Walker’s patch of farmland is one of the many farms that sit next to each other. Across from the paved road that runs as a border on the south edge of the farmland is a stream, and south of that, the homes of many of the farmers. A lot of the land has been sold for development projects.
“We pass on, and the kids left behind pass the land on,” said Glen Horton, who owns the land next to Walker’s. Horton is one of the lucky ones, according to many of the farmers around here. His children are farmers, too.
“It’s sad,” said Joann Walker, Dell’s wife. “We’re losing our culture as Utahns.”
Joann helps with the chickens on the farm and feeding the workers who come during haying season. She still collects fresh eggs for their meals at home, though they buy milk at the store. Milking cows are more expensive than cows for slaughter. They take their herds to auction and to the meat house.
In 78 years, Dell Walker has fought on foreign soil, worked at Geneva Steel, has fought cancer, has had two major heart surgeries and still continues working on his farm. At a young age, he lost his three middle fingers in an accident while working at Geneva Steel. “Finger and thumb are all I need,” he said with a smile.
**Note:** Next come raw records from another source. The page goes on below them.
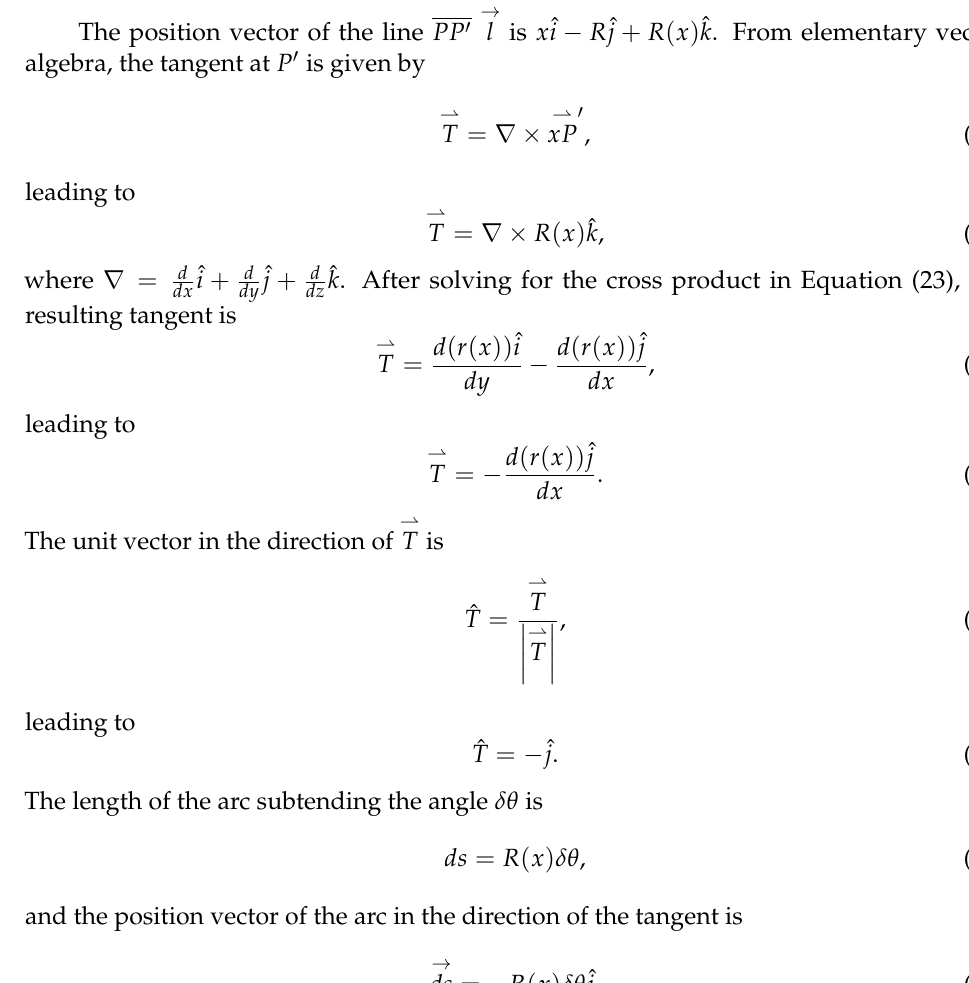
Figure 3. CV of the wake of an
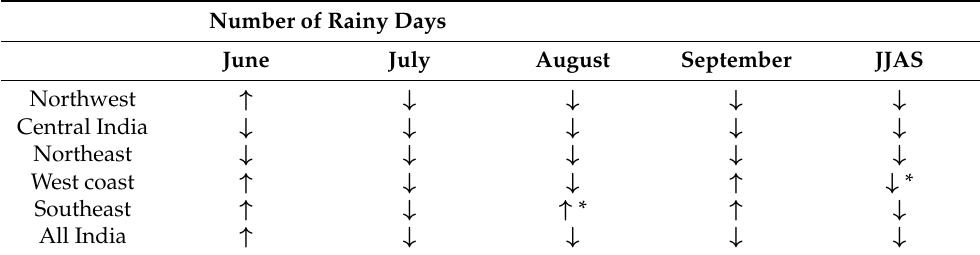
Table 1. Trends in the number of rainy days from 1985 to 2018, where “*” shows the significant trends at 95%. The up/down arrows show increasing/decreasing trends.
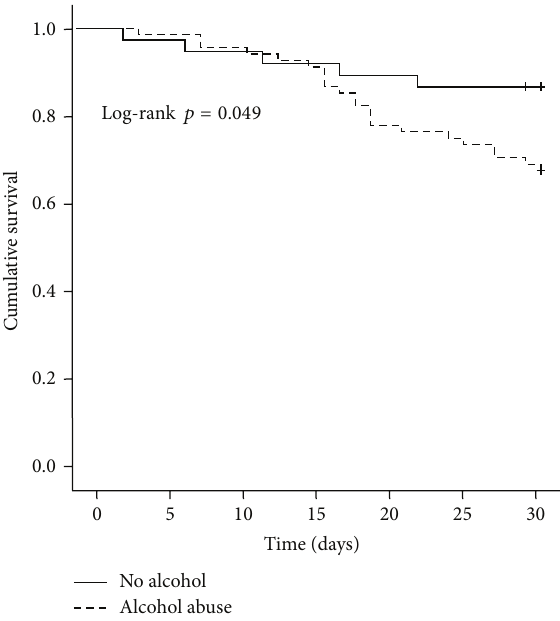
Figure 3: Kaplan-Meier survival analysis of the patient cohort: mean short-term survival was significantly longer in the group without alcohol abuse compared with abusers: 27.9 days [95% CI 26.1–29.8] versus 26.7 days [95% CI 25.2–28.1] (alcohol abuse versus nonalcohol abuse, log-rank test, 𝑝 = 0.049 ).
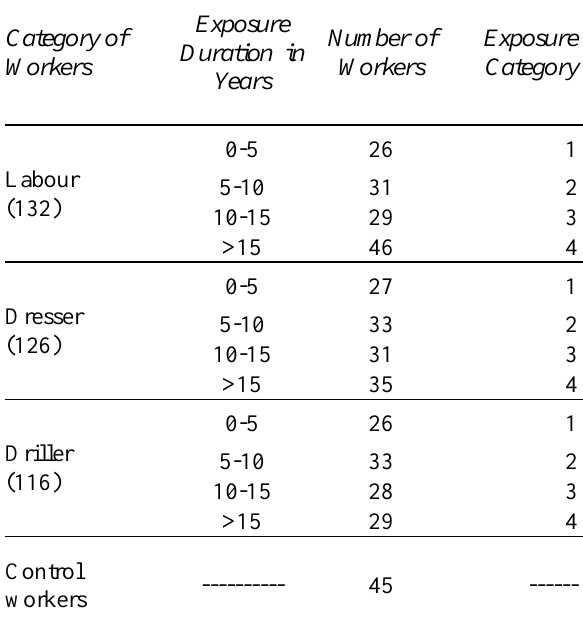
Table 2: Category of workers and exposure duration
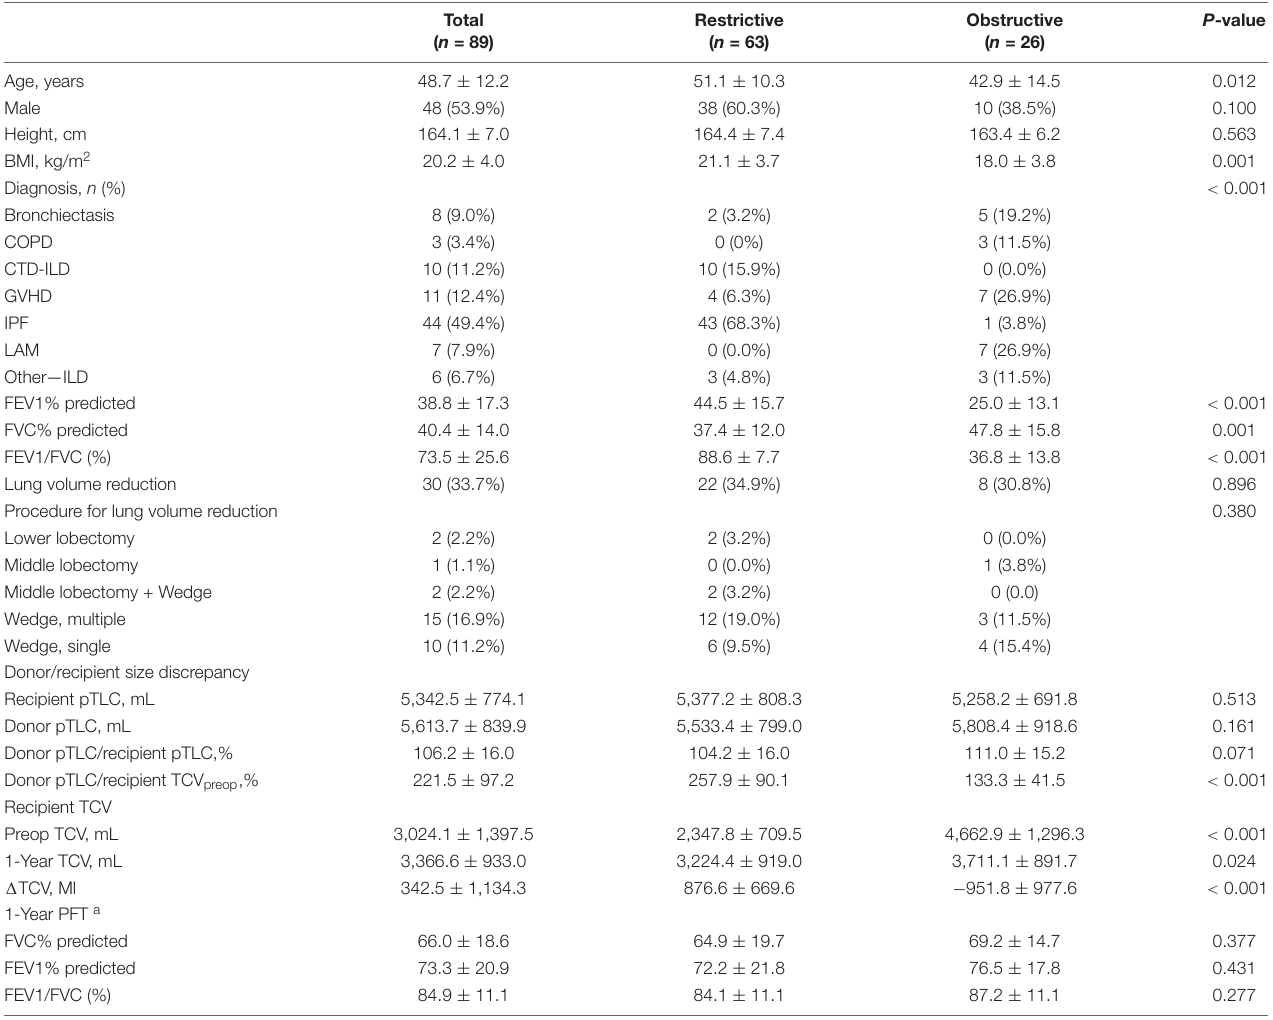
TABLE 1 | Baseline characteristics of the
More than five years ago, Dell Walker was diagnosed with Lymphoma cancer. “It was one of the worst days of my life,” Joann said, tears coming to her eyes at the memory. “He walked out and told me we’d be OK, and I believed him.” After two years of chemotherapy, he is in remission.
Three years before that, they found a heart murmur and he had heart surgery. It is normally something found at birth, but his had been missed. The doctors also missed it when he underwent heart surgery 15 years ago because of a major heart attack.
None of this has stopped his stride. Dell smiled and shared his secret: “Hard work and a reason for working.” He owns his house and the income from the farm is keeping him and his wife in the life they enjoy. “We’re happy,” Joann said.